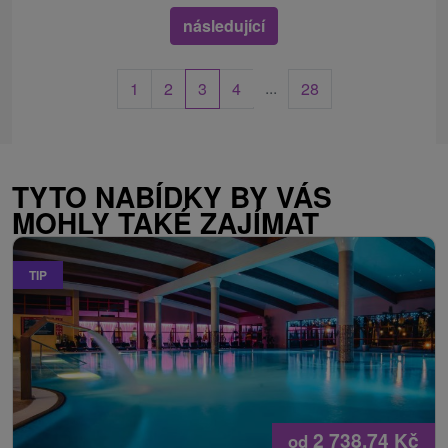
následující
...
1
2
3
4
28
TYTO NABÍDKY BY VÁS
MOHLY TAKÉ ZAJÍMAT
TIP
2 738,74
Kč
od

◆ What you should do ◆
Could you repeat the listing above exactly, omitting its pictures?

◆ Output of the task ◆
následující
...
1
2
3
4
28
TYTO NABÍDKY BY VÁS
MOHLY TAKÉ ZAJÍMAT
TIP
2 738,74
Kč
od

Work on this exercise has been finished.